The above comes from the October 1927 issue of Popular Science, (Click here for larger, readable view) and proves to be remarkable prescient in terms of food.
The article overestimates the population growth, predicting for New York City proper
a population of 13,948,000. In the area described as “Greater New York” there will be 17,797,000 people; and in the suburban area the total population, according to figures based on the law of growth described in the June Popular Science Monthly, will be 28,705,000.
If I had to guess, I would figure that they would underestimate the population growth, but they didn’t. The latest data show that New York now has a population of a little over 8 million with the surrounding Greater New York (including the burbs) housing about 20 million people.
The article predicts, as all non-aviation experienced futurists do, the notion that everyone will have flying cars and that the buildings will all have landing pads on the roofs. It ain’t going to happen unless some heretofore unknown means of keeping airplanes aloft is invented, and that is highly unlikely. The idea of our all having flying cars is a fun one, but one clearly not based on the laws of gravity. Nor on the realization of just how complex aviation is.
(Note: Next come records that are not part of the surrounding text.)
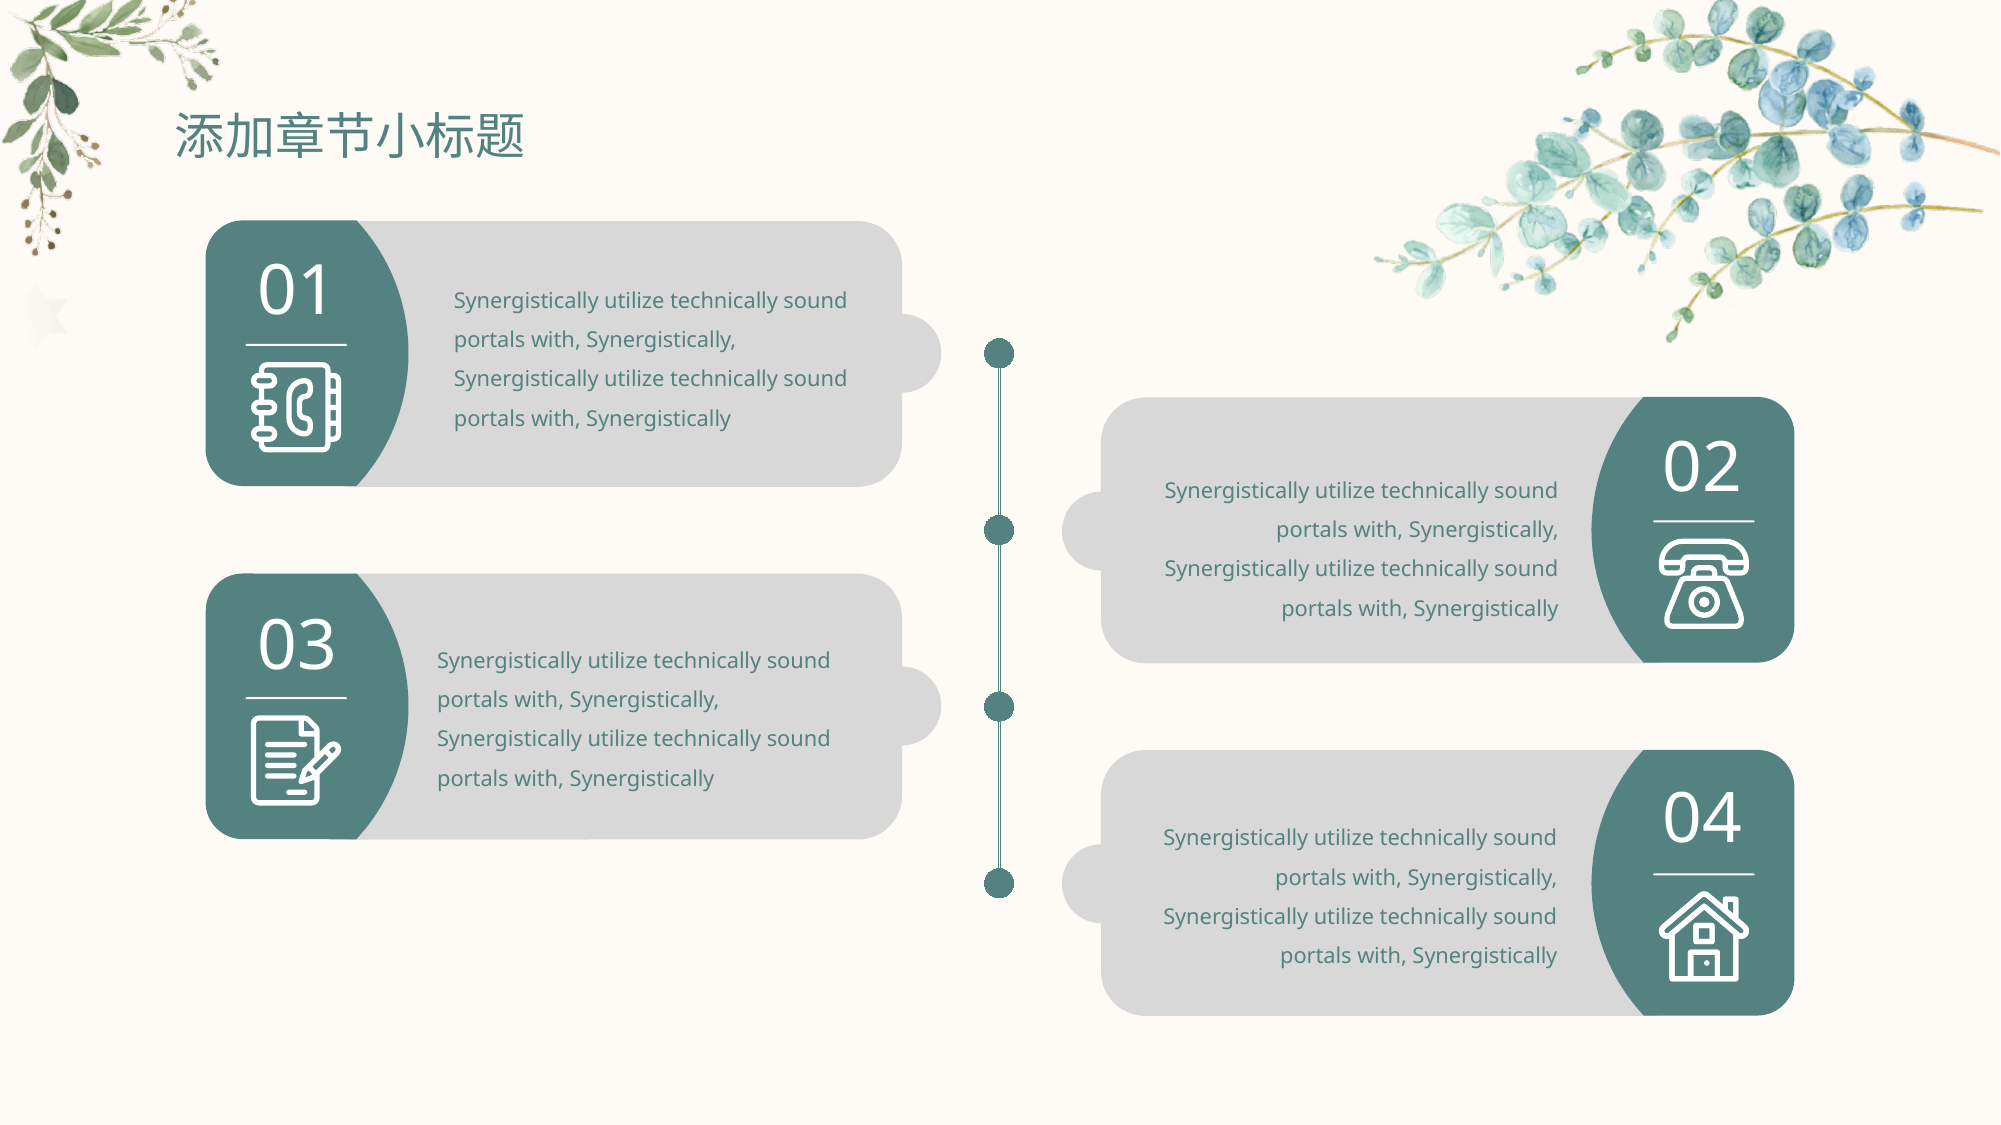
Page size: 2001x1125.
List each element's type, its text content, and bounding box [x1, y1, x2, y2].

text_box [250, 362, 300, 453]
text_box [1701, 596, 1710, 608]
text_box 01 [195, 224, 301, 351]
text_box [1007, 340, 1014, 366]
text_box [205, 351, 300, 487]
text_box [1701, 891, 1749, 982]
text_box 03 [195, 579, 300, 706]
text_box [1701, 538, 1749, 576]
text_box [1701, 528, 1795, 663]
text_box [205, 706, 300, 840]
picture [0, 0, 2001, 1125]
text_box [1701, 922, 1715, 945]
text_box [984, 869, 994, 897]
text_box [223, 573, 304, 579]
text_box [1007, 694, 1014, 719]
text_box [1701, 565, 1744, 629]
text_box [264, 741, 300, 748]
text_box [250, 715, 300, 806]
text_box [999, 749, 1698, 1017]
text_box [305, 573, 1004, 840]
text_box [999, 397, 1698, 664]
text_box [984, 516, 994, 544]
text_box 04 [1700, 753, 1804, 879]
text_box 02 [1701, 521, 1804, 528]
text_box [1698, 749, 1773, 753]
text_box [286, 378, 300, 436]
text_box [286, 789, 300, 795]
text_box [264, 762, 297, 769]
text_box [1701, 586, 1720, 618]
text_box 添加章节小标题 [257, 96, 592, 172]
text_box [305, 220, 1004, 488]
text_box [264, 773, 297, 779]
text_box [1701, 879, 1795, 1016]
text_box [257, 220, 304, 224]
text_box [264, 752, 297, 758]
What I found most interesting about this old article was the prediction made about what people would be eating in New York City in the year 2000. Other than the idea that milk would be piped in through some kind of a dairy aqueduct, the prognosticating was pretty much on the mark.
…Professor Edgar M. East, of Harvard University, points out that foods will probably be much less varied fifty or seventy-five years from now than today. There will be a wider use of cereals [my italics], but not so many kinds of cereals. The same will probably be true of vegetables. Fruits will have tended to “standardize,” with a few varieties like apples and oranges, or possibly coconuts or some other tropical product, far outstripping all the rest.
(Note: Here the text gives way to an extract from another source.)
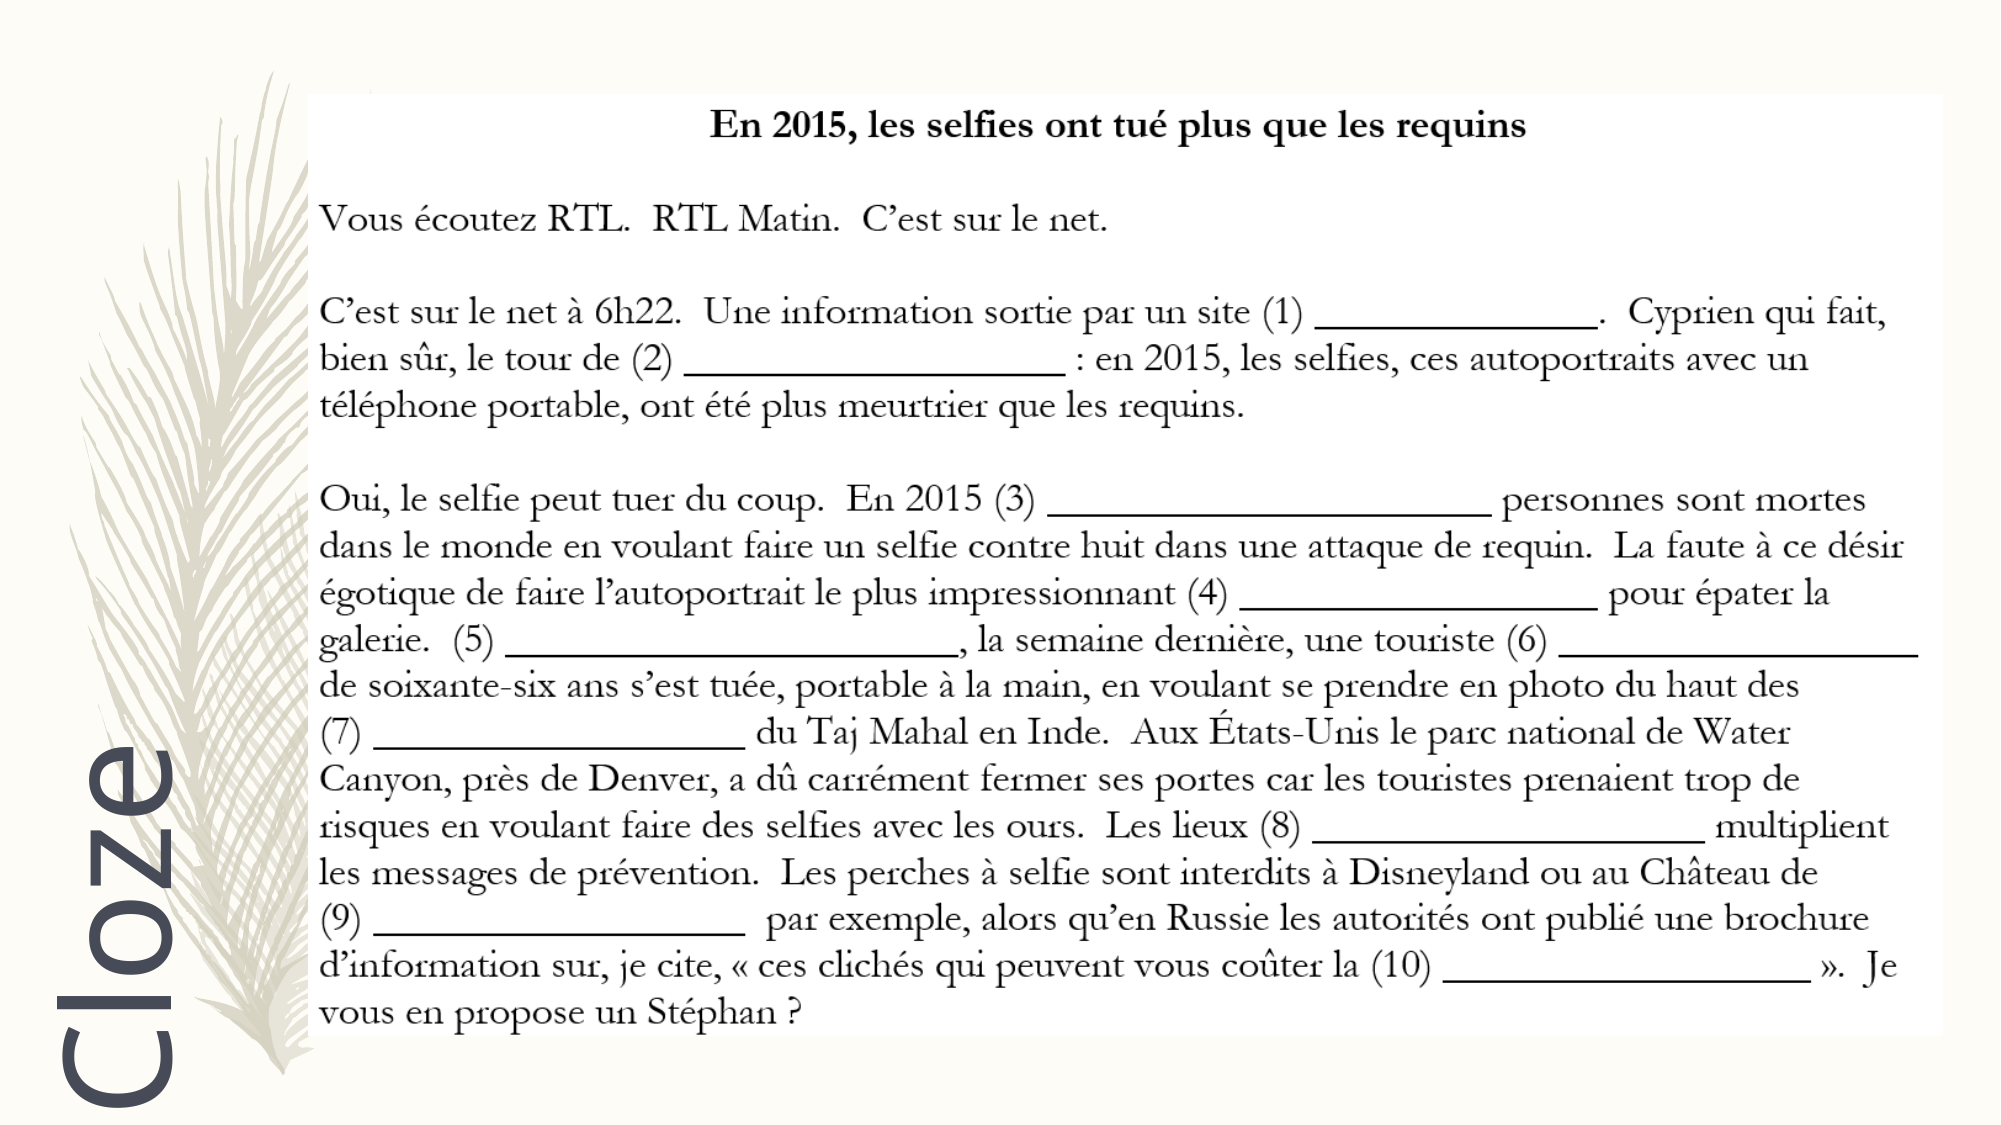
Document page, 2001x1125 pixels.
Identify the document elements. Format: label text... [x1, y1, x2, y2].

The use of meats, fish and other sea foods will probably have diminished greatly. Seventy-five years ago, in the period before the Civil War, New York menus, Professor East points out, listed a variety of game that would make an epicure’s mouth water today—some fifty varieties. Food is most varied when a country is new; as the population increases, certain staples of diet come to be more and more widely used. The New Yorkers of 2,000 A.D. will probably eat quantities of a prepared food made from some such cereal as Egyptian corn [my italics], that can be grown cheaply and brought in large quantities from lands now only partially productive in the South. Or perhaps it may still be wheat.
They certainly hit the nail on the head with the grain consumption estimates. And they were right in spades on the corn.
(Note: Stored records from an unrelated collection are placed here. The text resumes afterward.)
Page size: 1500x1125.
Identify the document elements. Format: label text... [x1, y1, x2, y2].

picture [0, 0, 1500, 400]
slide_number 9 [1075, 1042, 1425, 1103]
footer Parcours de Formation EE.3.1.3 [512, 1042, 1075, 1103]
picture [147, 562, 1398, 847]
They were also correct in their claim that meat consumption would change in that there would be many fewer choices. What can one get in New York (or any major city) these days? A steak, pork chops, lamb chops, duck, turkey, salmon, Chilean sea bass, lobster, shrimp, oysters and, occasionally, wild game that’s usually farm raised.
I’m currently reading a wonderful book about the doomed Franklin Polar expedition of 1845, Ice Blink. The author has a copy of one of the provisioning lists for the ships. I’ve divided it in half so the items can be read. Look at what was commonly available in London in 1845:
Quite the difference, I would say.
You would think that as cities became larger there would be more variety, not less. But, it’s pretty obvious that the predictors in 1927 were a lot smarter about all this than I am.